Requirement =>
Pull out all lines from the listing below in which the word "could" appears.

Task material =>
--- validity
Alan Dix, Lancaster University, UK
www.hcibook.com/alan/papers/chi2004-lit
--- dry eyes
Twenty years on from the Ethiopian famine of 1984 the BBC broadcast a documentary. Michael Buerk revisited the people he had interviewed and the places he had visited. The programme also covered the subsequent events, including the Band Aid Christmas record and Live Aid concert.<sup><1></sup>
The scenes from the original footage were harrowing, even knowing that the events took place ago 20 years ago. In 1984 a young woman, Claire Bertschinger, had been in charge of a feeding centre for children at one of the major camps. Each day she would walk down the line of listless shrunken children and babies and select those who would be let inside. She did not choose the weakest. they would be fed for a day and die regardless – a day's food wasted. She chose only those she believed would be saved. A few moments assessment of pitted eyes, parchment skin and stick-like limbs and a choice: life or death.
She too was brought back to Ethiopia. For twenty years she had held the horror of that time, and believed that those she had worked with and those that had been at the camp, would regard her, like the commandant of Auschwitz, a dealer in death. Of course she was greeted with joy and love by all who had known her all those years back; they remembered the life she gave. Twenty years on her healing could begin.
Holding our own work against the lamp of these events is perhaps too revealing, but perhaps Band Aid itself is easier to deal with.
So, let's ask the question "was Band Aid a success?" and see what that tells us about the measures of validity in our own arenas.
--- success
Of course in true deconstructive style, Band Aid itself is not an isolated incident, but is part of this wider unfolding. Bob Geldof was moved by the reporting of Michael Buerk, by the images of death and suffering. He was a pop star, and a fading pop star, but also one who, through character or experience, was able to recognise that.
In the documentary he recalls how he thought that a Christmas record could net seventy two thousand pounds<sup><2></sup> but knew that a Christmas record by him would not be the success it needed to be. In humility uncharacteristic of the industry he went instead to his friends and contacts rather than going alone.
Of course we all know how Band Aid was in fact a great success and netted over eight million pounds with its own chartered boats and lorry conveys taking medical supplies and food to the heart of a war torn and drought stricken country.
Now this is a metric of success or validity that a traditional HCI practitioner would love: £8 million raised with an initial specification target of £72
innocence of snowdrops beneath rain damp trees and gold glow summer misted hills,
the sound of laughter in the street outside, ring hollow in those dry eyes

...

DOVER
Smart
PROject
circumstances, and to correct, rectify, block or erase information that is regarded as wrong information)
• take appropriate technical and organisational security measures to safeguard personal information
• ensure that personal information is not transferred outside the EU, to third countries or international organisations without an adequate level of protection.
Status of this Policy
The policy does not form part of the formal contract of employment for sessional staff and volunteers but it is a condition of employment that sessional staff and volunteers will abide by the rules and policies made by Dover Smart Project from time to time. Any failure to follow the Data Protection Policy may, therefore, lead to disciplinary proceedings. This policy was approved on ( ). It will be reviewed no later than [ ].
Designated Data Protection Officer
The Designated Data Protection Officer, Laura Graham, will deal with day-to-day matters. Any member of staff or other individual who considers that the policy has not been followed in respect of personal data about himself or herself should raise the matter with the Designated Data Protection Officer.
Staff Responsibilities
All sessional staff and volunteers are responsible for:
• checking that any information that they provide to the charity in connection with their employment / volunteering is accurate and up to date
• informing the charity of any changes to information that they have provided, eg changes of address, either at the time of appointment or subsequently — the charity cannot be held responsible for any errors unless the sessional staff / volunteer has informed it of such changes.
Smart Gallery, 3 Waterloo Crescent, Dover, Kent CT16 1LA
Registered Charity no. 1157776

Worked solution =>
She too was brought back to Ethiopia. For twenty years she had held the horror of that time, and believed that those she had worked with and those that had been at the camp, would regard her, like the commandant of Auschwitz, a dealer in death. Of course she was greeted with joy and love by all who had known her all those years back; they remembered the life she gave. Twenty years on her healing could begin.
In the documentary he recalls how he thought that a Christmas record could net seventy two thousand pounds<sup><2></sup> but knew that a Christmas record by him would not be the success it needed to be. In humility uncharacteristic of the industry he went instead to his friends and contacts rather than going alone.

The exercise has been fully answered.